Prediction Results
With a successful status confirmation, retrieve the generated predictions by invoking the GET /results
endpoint with the Job ID. This is not necessary if you have used the real-time endpoint.
The result response
Anomaly scores
Anomaly scoring is a critical aspect of this schema, as indicated by the anomalyScore field, which quantifies how unusual a registration is. The significantFields field explains why a registration was deemed an anomaly by highlighting which specific features were influenced in the anomalyScore.
The anomaly score is a number between 0-100, where 0 indicates no anomaly and 100 a severe anomaly. For a registration to get a score of 100, multiple fields need to be anomolous at the same time, which is why we usually operate in the lower part of the scale.
Anomaly scores are relative to the specific characteristics of the dataset — that is, datasets exhibiting substantial variability inherently display higher median anomaly scores compared to more uniform datasets. To accommodate the distinct characteristics of each dataset effectively, we return the severity thresholds dynamically, and they are returned as part of the prediction body for each dataset. These thresholds are:
- Low/Medium Severity (lowMid): Scores below this are not considered anomalies, scores above are considered medium-severe anomalies.
- Medium/High Severity (midHigh): Scores above this are considered severe anomalies.
"severityThresholds": {
"lowMid": 10,
"midHigh": 20
}
The severityThresholds will change as the dataset changes (new data is uploaded), so be sure to update your baseline when doing predictions. We reccomend adding a slider to the UI to allow users to decide which anomaly-thresholds they're comfortable with, but these levels serve as a good baseline.
Significant Fields
The significantFields explains why a registration is anomolous, and breaks down the anomaly score into the fields that contributed to the score. It specifies which attributes influenced the anomaly score by gicing each field a significance. The significance of all the significant fields adds up to the total anomaly score for the registration.
The direction identifies the cause of the deviation by saying whether is is higher or lower than usual:
- A direction of 1 denotes that the value is larger than usual.
- A direction of -1 indicates that the value is smaller than usual.
- A direction of 0 signifies no direction (acoompanied by a siginificance of 0).
- A null value is assigned to cases where directionality is not applicable, such as with categorical fields.

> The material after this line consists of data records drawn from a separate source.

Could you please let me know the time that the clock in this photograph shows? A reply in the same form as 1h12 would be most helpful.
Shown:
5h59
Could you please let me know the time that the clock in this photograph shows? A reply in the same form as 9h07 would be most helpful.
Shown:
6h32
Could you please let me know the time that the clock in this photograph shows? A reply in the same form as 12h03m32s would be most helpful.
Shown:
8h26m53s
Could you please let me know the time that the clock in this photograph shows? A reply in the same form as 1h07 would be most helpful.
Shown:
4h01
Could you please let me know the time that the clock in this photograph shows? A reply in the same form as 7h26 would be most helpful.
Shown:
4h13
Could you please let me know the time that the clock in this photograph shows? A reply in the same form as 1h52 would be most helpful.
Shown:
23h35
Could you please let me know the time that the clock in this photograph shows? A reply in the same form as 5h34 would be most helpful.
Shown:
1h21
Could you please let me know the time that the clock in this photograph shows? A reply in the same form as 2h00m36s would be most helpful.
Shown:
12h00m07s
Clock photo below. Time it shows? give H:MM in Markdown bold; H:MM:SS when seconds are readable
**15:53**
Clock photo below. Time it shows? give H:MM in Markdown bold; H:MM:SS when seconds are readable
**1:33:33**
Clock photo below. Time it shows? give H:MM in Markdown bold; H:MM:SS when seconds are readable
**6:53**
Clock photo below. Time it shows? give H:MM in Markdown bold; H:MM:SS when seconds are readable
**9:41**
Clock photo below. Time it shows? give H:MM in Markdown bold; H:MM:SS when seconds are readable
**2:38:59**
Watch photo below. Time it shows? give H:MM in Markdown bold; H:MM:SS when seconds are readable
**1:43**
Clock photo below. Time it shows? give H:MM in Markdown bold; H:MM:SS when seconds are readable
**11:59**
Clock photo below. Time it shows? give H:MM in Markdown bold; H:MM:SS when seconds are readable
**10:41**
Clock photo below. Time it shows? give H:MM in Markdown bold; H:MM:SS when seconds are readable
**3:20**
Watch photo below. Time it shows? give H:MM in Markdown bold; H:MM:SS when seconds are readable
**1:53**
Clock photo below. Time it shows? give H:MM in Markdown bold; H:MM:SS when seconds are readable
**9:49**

In the provided example, the key field highlighted is startTime, noted for being higher than what is typically observed. This detail allows us to show the user that the "start time is later than usual".
{
"field": "startTime",
"significance": 15,
"direction": 1 // start time is larger than ususal
}
Aggregated results
When we talk about aggregated results, we're referring to predictions derived from models that analyze data across various entries, rather than assessing each registration on its own. These models compile all data for an individual employee over the course of a day, and capture patterns including overall time worked and break durations.
Missing registrations
This method also allows for the detection of any missing registrations, as flagged by the 'missing' attribute in the result response. A registration is considered to be missing if it there was no registration for an employee on the given date. Whether or not this gets a high anomaly score depends on whether the employee usually works on that specific weekday.
When we do aggregations, we take into account both the historically uploaded data and the data in the prediction request. It's necessary to ensure that all approved registrations have been submitted via the PUT /[presigned url]
endpoint, thereby requiring only the of unapproved registrations in your prediction request.
The 'relatedRegistrationIds' attribute is there to help understand the aggregated anomalies, as it links back to each registration that was combined for the specific day.
SubModels
The 'subModelId' serves as a reference to the specific model utilized for generating predictions. For a deeper dive into the hierarchical structure of models and the data prerequisites for each, further information can be explored here. It's important to note that only submodels designed for aggregation can yield aggregated outcomes. Recognizing the level of the model that provided to the predictions can be useful to understand the results.
{
"page": 1,
"pages": 1,
"results": [
{
"datasetId": "example-dataset",
"severityThresholds": {
"lowMid": 10,
"midHigh": 20
},
"predictions": [
{
"registrationId": "reg-1",
"date": "2023-10-15",
"employeeId": "emp-1",
"anomalyScore": 20,
"significantFields": [
{
"field": "drivingKm",
"significance": 10,
"direction": 1
},
{
"field": "startTime",
"significance": 10,
"direction": -1
},
{
"field": "overtimeHours", // all fields are returned, even if significance is 0
"significance": 0,
"direction": 0
}
//...
],
"aggregated": false,
"missing": false,
"relatedRegistrationIds": [], // used if this is an aggregated registration
"subModelId": "employee-level-emp-1"
}
]
}
]
}